START Available data

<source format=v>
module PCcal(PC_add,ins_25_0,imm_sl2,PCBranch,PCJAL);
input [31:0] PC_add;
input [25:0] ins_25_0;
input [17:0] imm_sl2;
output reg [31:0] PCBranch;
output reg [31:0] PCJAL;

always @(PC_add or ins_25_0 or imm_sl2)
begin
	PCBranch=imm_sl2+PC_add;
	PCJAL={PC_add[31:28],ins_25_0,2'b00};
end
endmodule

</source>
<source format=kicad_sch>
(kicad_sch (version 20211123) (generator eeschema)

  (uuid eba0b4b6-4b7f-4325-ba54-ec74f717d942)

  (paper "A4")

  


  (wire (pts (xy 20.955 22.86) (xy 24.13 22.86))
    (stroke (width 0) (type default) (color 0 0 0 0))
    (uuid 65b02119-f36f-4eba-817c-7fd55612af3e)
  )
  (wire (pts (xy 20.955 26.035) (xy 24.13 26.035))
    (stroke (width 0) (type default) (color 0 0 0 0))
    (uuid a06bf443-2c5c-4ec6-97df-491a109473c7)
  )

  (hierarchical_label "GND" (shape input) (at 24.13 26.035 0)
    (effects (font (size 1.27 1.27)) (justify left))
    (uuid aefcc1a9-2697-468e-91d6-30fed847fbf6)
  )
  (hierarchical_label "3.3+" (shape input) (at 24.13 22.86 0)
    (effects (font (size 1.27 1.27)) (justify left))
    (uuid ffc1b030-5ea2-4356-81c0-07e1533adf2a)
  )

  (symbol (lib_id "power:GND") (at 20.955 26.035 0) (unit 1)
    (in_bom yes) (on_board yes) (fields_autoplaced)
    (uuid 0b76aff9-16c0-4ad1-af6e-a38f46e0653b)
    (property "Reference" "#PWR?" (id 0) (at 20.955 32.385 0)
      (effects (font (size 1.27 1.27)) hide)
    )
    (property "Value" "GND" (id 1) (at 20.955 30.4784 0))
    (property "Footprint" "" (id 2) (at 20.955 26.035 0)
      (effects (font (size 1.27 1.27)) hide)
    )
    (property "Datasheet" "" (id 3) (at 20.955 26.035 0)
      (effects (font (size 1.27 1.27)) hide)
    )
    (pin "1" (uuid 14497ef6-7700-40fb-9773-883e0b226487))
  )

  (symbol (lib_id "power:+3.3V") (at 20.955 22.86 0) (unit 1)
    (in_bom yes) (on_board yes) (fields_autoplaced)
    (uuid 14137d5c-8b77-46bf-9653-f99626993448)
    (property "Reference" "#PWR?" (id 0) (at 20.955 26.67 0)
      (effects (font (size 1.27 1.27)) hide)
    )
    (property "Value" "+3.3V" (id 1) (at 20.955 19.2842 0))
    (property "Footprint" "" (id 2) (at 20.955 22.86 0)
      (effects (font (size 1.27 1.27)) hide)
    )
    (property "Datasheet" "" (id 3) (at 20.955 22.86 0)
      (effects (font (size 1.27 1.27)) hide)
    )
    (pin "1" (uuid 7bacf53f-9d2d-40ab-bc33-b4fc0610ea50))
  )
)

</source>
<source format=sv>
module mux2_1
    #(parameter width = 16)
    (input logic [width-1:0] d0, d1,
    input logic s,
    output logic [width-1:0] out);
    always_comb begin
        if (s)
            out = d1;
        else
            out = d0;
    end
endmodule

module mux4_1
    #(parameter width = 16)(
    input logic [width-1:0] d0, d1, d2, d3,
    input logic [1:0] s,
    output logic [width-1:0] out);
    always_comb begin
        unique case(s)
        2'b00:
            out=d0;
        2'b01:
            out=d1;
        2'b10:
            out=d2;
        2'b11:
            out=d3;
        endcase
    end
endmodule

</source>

END Available data
START Available data

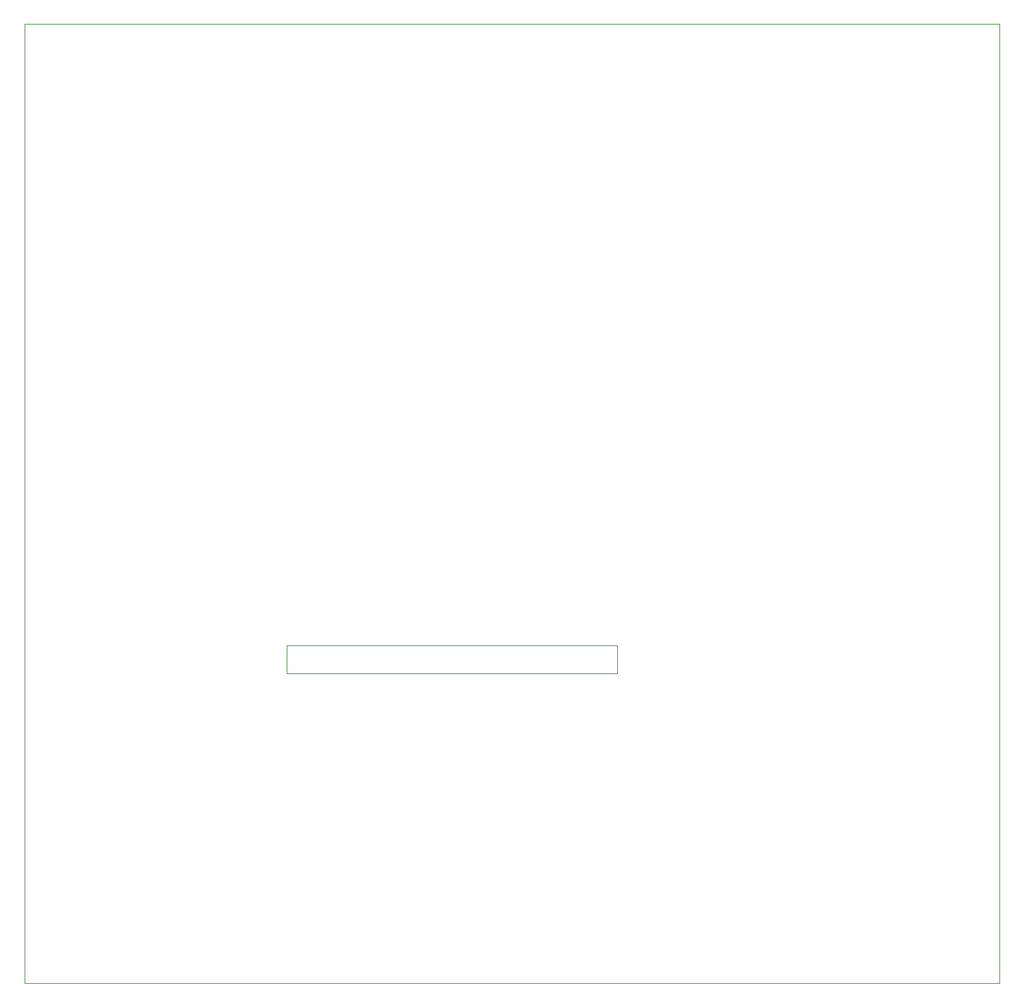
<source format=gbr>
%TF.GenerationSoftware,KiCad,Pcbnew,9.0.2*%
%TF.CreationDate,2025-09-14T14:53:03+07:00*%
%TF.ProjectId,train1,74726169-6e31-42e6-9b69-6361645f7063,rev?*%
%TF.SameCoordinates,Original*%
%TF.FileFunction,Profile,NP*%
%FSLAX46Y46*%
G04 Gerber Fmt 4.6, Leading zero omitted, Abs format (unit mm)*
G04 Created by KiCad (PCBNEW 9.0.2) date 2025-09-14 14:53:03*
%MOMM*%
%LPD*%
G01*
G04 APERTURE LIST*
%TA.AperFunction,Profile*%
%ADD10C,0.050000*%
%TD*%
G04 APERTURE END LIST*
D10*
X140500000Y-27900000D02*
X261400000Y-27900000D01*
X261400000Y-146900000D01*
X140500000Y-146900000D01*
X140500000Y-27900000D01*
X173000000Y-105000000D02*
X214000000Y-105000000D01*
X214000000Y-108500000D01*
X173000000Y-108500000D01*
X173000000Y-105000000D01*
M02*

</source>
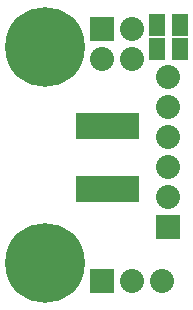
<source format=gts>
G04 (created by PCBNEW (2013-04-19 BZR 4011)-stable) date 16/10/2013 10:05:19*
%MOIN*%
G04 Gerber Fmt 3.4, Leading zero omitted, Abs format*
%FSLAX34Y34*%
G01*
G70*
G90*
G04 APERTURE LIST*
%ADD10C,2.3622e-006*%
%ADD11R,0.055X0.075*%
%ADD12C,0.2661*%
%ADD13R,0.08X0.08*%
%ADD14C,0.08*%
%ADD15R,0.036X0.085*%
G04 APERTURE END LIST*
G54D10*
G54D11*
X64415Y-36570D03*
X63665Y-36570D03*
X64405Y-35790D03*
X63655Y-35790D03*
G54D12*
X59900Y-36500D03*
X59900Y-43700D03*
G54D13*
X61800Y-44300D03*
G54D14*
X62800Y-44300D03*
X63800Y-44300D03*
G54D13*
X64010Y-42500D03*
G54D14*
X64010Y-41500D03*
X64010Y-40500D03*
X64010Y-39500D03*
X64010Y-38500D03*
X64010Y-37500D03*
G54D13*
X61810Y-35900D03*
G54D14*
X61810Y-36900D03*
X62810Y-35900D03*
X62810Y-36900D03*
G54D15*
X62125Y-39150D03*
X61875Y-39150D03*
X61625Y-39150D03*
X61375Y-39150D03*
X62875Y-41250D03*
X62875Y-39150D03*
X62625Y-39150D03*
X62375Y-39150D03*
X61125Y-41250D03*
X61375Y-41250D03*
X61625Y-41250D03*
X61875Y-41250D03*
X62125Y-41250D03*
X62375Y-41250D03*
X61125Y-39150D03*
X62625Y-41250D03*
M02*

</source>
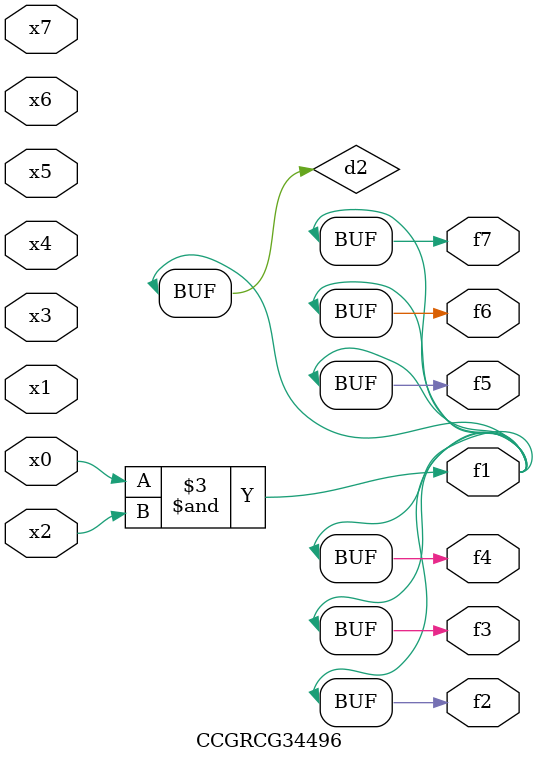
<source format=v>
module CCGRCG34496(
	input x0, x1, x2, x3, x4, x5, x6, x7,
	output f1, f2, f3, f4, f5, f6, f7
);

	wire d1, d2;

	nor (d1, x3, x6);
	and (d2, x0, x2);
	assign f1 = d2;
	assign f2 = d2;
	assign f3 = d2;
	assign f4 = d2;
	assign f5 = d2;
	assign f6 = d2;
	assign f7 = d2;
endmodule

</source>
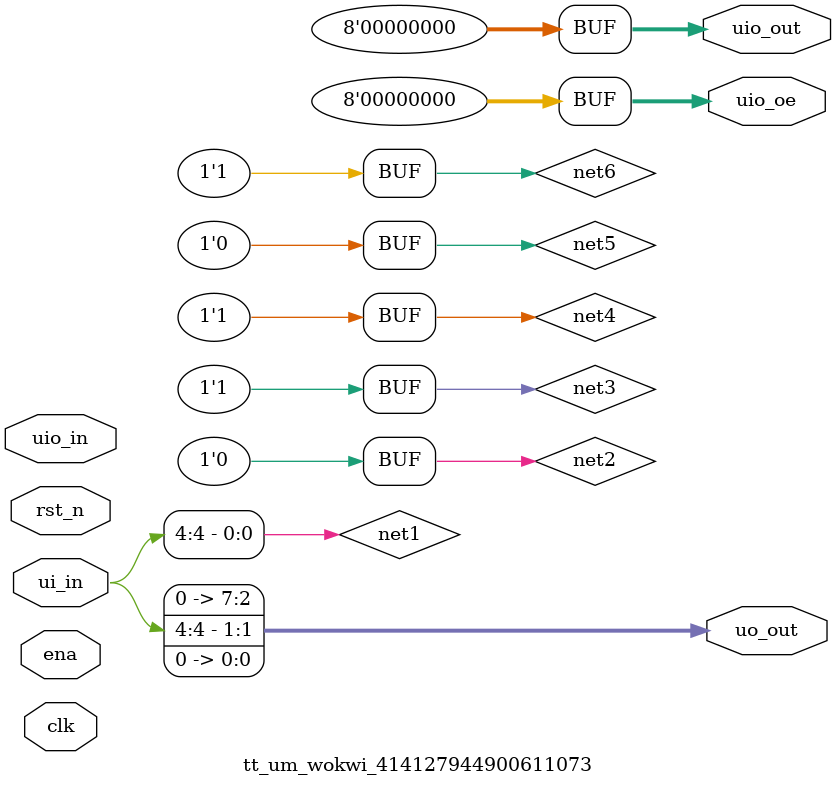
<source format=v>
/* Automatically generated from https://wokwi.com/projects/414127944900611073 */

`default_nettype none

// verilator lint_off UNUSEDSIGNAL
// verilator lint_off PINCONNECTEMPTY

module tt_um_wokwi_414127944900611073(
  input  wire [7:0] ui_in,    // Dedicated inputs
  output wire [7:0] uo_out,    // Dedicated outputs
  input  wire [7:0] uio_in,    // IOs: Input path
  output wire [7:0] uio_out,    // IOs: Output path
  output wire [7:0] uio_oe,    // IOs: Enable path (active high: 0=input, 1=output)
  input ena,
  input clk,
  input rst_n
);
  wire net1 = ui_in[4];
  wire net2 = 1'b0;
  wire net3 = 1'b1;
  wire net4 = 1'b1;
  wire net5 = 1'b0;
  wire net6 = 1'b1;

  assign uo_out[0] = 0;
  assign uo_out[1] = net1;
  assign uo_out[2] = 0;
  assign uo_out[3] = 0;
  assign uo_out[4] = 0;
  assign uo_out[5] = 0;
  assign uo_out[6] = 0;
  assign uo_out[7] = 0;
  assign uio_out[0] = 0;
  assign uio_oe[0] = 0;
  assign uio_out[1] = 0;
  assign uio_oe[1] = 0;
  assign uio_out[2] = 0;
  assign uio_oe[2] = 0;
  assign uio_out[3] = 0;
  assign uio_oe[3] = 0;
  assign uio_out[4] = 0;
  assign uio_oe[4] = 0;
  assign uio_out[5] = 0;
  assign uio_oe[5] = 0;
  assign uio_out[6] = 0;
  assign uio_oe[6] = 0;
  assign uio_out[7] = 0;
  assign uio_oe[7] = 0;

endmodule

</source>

END Available data

- _Instruction_: All lines above from the line with "wire net4 = 1'b1;" through the line with "assign uio_oe[1] = 0;", both included, are to be set down exactly, with nothing else.

- _Response to this task_:
  wire net4 = 1'b1;
  wire net5 = 1'b0;
  wire net6 = 1'b1;

  assign uo_out[0] = 0;
  assign uo_out[1] = net1;
  assign uo_out[2] = 0;
  assign uo_out[3] = 0;
  assign uo_out[4] = 0;
  assign uo_out[5] = 0;
  assign uo_out[6] = 0;
  assign uo_out[7] = 0;
  assign uio_out[0] = 0;
  assign uio_oe[0] = 0;
  assign uio_out[1] = 0;
  assign uio_oe[1] = 0;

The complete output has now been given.